READING PASSAGE ▸
-- Opening Marker --
Notes: Intro to LAN | Pre Security | THM

Introducing LAN Topologies

Local Area Network (LAN)

Topology - design/look of the network at hand

Star Topology

- devices individually connected via a central networking device (switch/hub)

- reliable

- scalable (easy to add more devices) -> require more mentenance = troubleshooting faults harder

- prone to failure if the centralized hardware the devices connect to fails

- more cabling

- more expensive

Bus Topology

- a single connection (backbone cable) that each single device connects to

- traffic on same cable = slow/bottleneck if several devices request data

- difficult troubleshooting -> identifying which device is experiencing issue

- cost-efficient

- poor redundancy if failure along backbone cable

Ring Topology (Token Topology)

- devices connected directly in a loop

- little cabling

- data sent around loop in one direction until it reaches destined device

- devices prioritize to send its own data before the received data going through

- easy to troubleshoot as traffic only goes in one direction

- unefficient data traffic - may have to visit multiple before it reaches it destination device

- less prone to bottleneck as large data traffic are not being sent across at the same time

- poor redundancy if failure along the loop (entire network breaking if failure in loopcable)

Switch

- dedicated device

- designed to aggregate multiple other devices like computers, printers and other network-capable device using ethernet <- plut into a switch's port

- a switch can have ports of 4, 8, 16, 24, 32, 64

- switches more efficient than hubs/repeaters

- a switch knows what device is connected to which port = sends directly to correct device = reduced network traffic

- switches and routers can be connected to one another = increase redundancy/reliability <- multiple paths for traffic = no downtime

Router

- connect networks and pass data between them through routing

Routing

- creating a path between networks

- useful when several paths

A Primer on Subnetting

Subnetting

- term given to splitting up a network into smaller, miniature networks within itself (like slicing up a cake making sure everyone gets a piece)
-- Closing Marker --
ASSIGNMENT 1 ▸
Name every LAN topology covered in the LAN notes above.
ASSIGNMENT 2 ▸
According to the LAN notes, why is a ring topology easy to troubleshoot?
ASSIGNMENT 3 ▸
Extend the LAN notes beyond their last line, keeping their style.

SOURCE DATA ▸
-- Opening Marker --
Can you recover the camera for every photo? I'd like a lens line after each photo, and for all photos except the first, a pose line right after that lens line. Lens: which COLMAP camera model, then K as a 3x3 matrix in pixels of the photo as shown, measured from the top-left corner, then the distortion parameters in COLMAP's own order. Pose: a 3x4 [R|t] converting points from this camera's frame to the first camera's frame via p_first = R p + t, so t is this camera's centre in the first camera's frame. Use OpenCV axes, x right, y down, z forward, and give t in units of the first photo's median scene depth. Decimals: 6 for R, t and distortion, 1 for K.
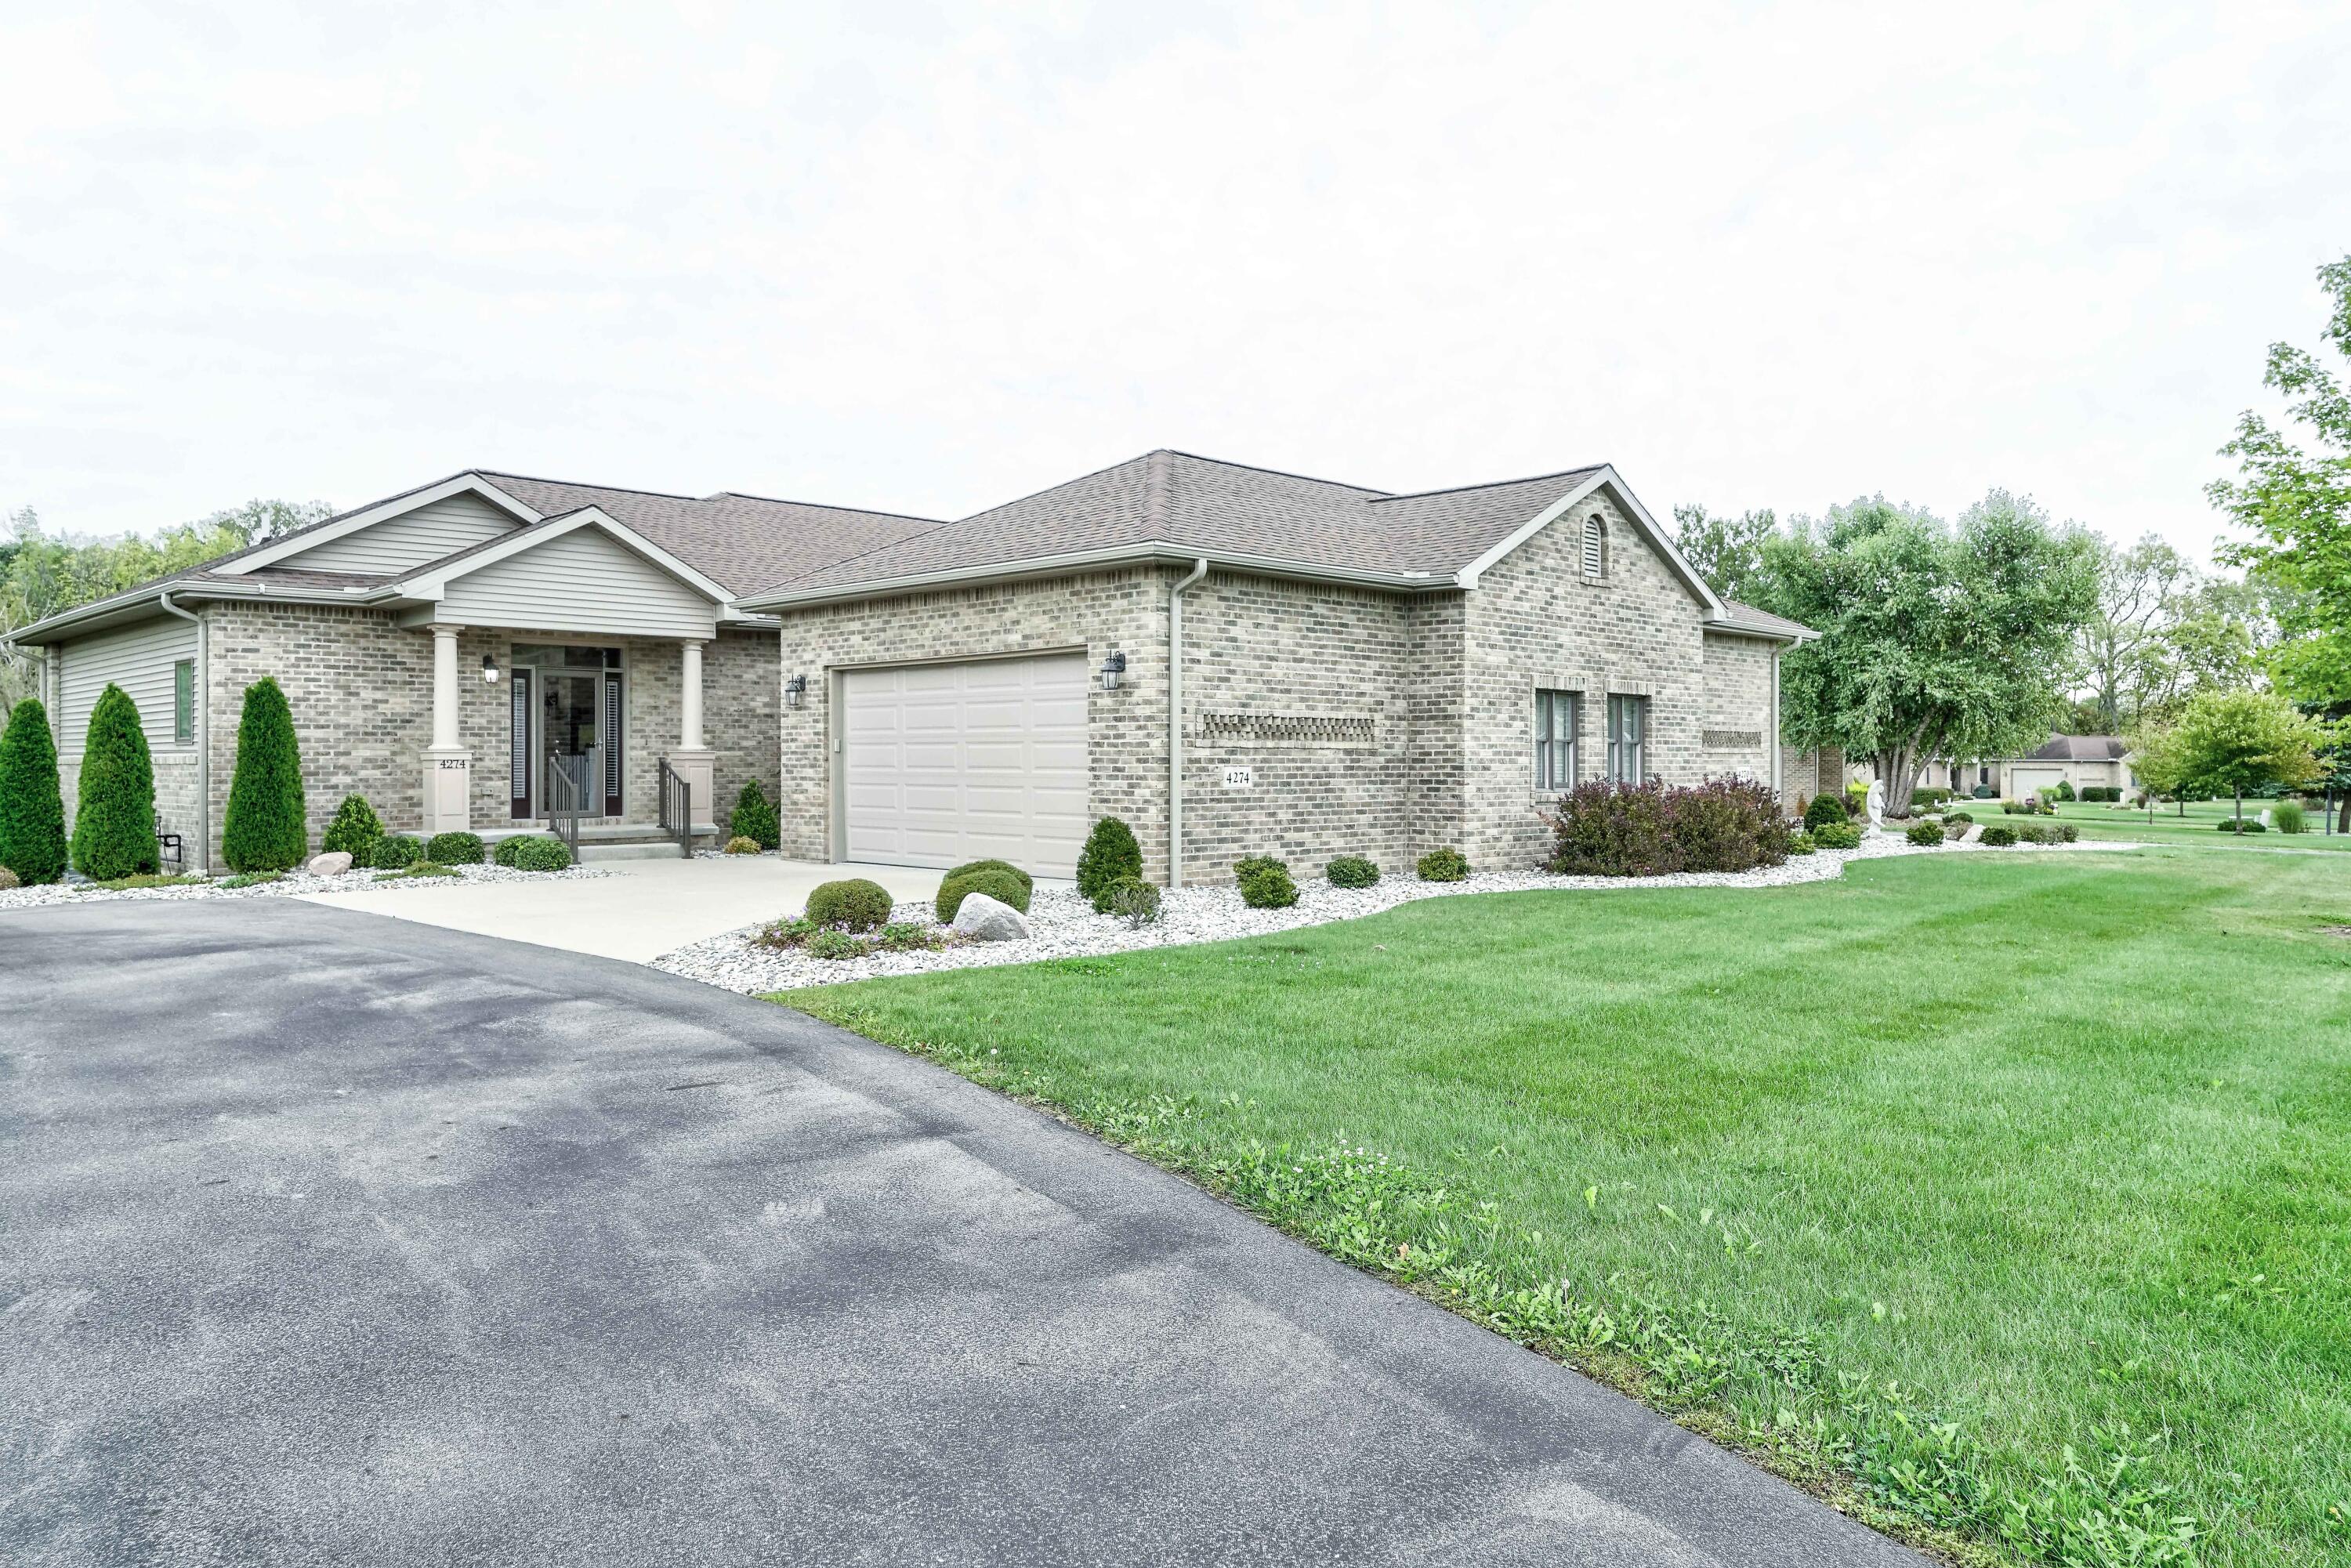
-- Closing Marker --
RESPONSE AREA 1 ▸
Star Topology, Bus Topology, and Ring Topology (also called Token Topology).

RESPONSE AREA 2 ▸
Traffic only goes in one direction.

RESPONSE AREA 3 ▸
- used to categorise and assign specific parts of a network to certain departments

- achieved by splitting up number of hosts to fit in the network = subnet mask

Subnet mask

- four bytes (32 bits), ranging 0-255

- use IP addresses in 3 different ways

1. Identify network address (start of network, example: 192.168.1.0)

2. Identify host address (device on subnet, example: 192.168.1.100)

3. Identify default gateway (special adr assigned a device capable of sending info to another network, example: 192.168.1.254)

- home network: one subnet (max 254 devices connected at same time)

- benfits of subnetting:

- efficiency

- security

- full control

ARP

Address Resolution Protocol (ARP)

- allowing devices to identify themselves on network = associate its MAC address with an IP address on the network

- each device on a network keeps log of MAC adr of other devices

- device wish to communicate -> broadcast to entire network searching for specific device - can use ARP for this

How ARP works:

- each device in a network has a (ARP) cache to store information (identifiers of other devices on the network)

- to map the 2 identifiers together (MAC and IP), ARP sends 2 types of msg:

1. ARP Request (broadcast on network: "What is the MAC that owns this IP?")

2. ARP Reply (only device that own IP will send an ARP reply with its MAC)

DHCP

Dynamic Host Configuration Protocol (DHCP)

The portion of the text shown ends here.